◆ **SOURCE DOCUMENT**:


    I think it’s super cool that you like to know how cars work! But that dude was obviously a jerk. I think authors should know better than 22-year-old guys who drive Buicks. Like seriously: someone tells you your work is fantabulous. I would start gushing over THEM, never mind them fangirling over me. And you’re totally right in that a no-response is better than a terse one.

  3. Authors who have had the class to thank me for telling them I liked their books include Ellen Potter (very classy woman who even offered to Skype with my classes), Erin Dionne, Pat Walsh, and Terry Deary. Just thought I’d give a shout-out to them as well. 🙂

    Oh yeah — and Paige Shelton, too. I e-mail her often enough now that I feel like she’s an old friend, but it all started when I simply read and reviewed her book and she thanked me for it (note: I’d never heard of her before; she didn’t ASK me to review the book).

  4. “yeah thanks”? That’s just so…”eh, I’ll take time out of my busy schedule to give you two words, but that’s all you’re worth you little ant of a person.” I mean, even if you’re having a crappy day, surely getting an email from someone who’s just ordered your book and is EXCITED about it can cheer you up? 😛

    *hides from the Justin Bieber ref*

    Yes, I had to repost as I had a grammatical error and I just COULDN’T let that stand… hehe

  5. John Irving is one of my favorite authors. Idol status easily. I named my second son after the main character in “A Prayer for Owen Meany.” So when my Owen had major surgery a few years ago to correct a problem that had been misdiagnosed for seven years, I wanted to give him an autographed copy of “A Prayer…” Granted, Owen still isn’t old enough to read it, but I wanted it to be a reminder for him in the future of those hellish years and how he survived them and came out stronger for them.

    So I looked up info on how to get an autograph from John Irving. I mailed a bookplate to a P.O. box in New Hampshire, and I included a letter telling him how much I love his work and how I’d named my son after Owen Meany. I got a handwritten note and the signed bookplate back from him in less than two weeks. He was kind and humble and encouraging and just completely blew me away.

    So if John Irving can show that kind of grace, there’s no excuse for Twitter-happy new authors not to at least give a genuine “thank you” . . . or not respond at all.

◆ **Camera calibration data**:
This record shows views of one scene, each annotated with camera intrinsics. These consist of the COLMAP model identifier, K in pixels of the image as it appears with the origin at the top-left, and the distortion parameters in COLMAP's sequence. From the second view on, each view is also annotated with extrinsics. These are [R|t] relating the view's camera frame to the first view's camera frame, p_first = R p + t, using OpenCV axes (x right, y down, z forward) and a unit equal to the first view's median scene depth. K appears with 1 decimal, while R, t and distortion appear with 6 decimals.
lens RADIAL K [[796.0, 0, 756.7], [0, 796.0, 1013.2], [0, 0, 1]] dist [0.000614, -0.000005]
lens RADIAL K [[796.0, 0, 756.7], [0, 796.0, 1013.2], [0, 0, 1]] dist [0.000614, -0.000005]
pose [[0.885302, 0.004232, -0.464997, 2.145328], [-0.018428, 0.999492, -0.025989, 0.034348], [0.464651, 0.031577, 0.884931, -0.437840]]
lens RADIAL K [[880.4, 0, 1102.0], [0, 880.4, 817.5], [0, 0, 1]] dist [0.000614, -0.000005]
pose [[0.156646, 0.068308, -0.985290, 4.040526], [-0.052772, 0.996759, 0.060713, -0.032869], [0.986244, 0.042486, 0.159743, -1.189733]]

◆ **ACTIVITY LIST**:
1 > In the blog comments about authors and their fans, where was the bookplate for John Irving to sign mailed?
2 > Carry on the blog comments about authors and their fans past their last sentence.
This material has no connection to the blog comments about authors and their fans.

◆ **OUTPUTS IN ORDER**:
1 > To a P.O. box in New Hampshire.

2 >
  6. Just had to add to the “good experiences with great authors” thread. One of my favorite authors is Mary Doria Russell. I have loved every one of her books, even though they are completely different. I sent an e-mail to the address listed on her official website just to tell her how much I enjoyed her work, expecting an employee of her agent to read it. Instead, I got back a long e-mail straight from Mary. We ended up corresponding back and forth, discussing some of my favorite scenes and some of her favorite characters, for a couple of weeks. After a couple of e-mails, she asked for my address so that she could send me signed bookplates for my copies of her books. When they arrived, they were very personalized based on our conversations and the specific books. Following her on Facebook, it’s clear that I am not an anomaly – she has obviously corresponded very personally with lots of her fans.

    I agree with E.J. – there are too many good books out there to waste your time on an author with no respect for the readers! And don’t forget us little people when Elemental hits the bestseller lists!

  7. I just have to comment on the 22-year-old with the Buick. My husband has a Buick, a tan Buick, and we met at 25. My 70-year-old parents make fun of it and said they thought they were too young for a Buick.

    He is not a jerk like the guy you met though, and I enjoy being the one with the ‘cool’ car, which has traction control, and I don’t know how it works either. But I’ve noticed that the wheels sort of re-align themselves after I hit a bump.

  8. Ron Rash has visited my campus a few times (he lives nearby). He is always super-nice and takes the time to speak to any students who want to meet him. After his visits, we usually have a “run” on his books here at the library and in the bookstore. I doubt that would happen if he brushed off his fans with a “Yeah, thanks.”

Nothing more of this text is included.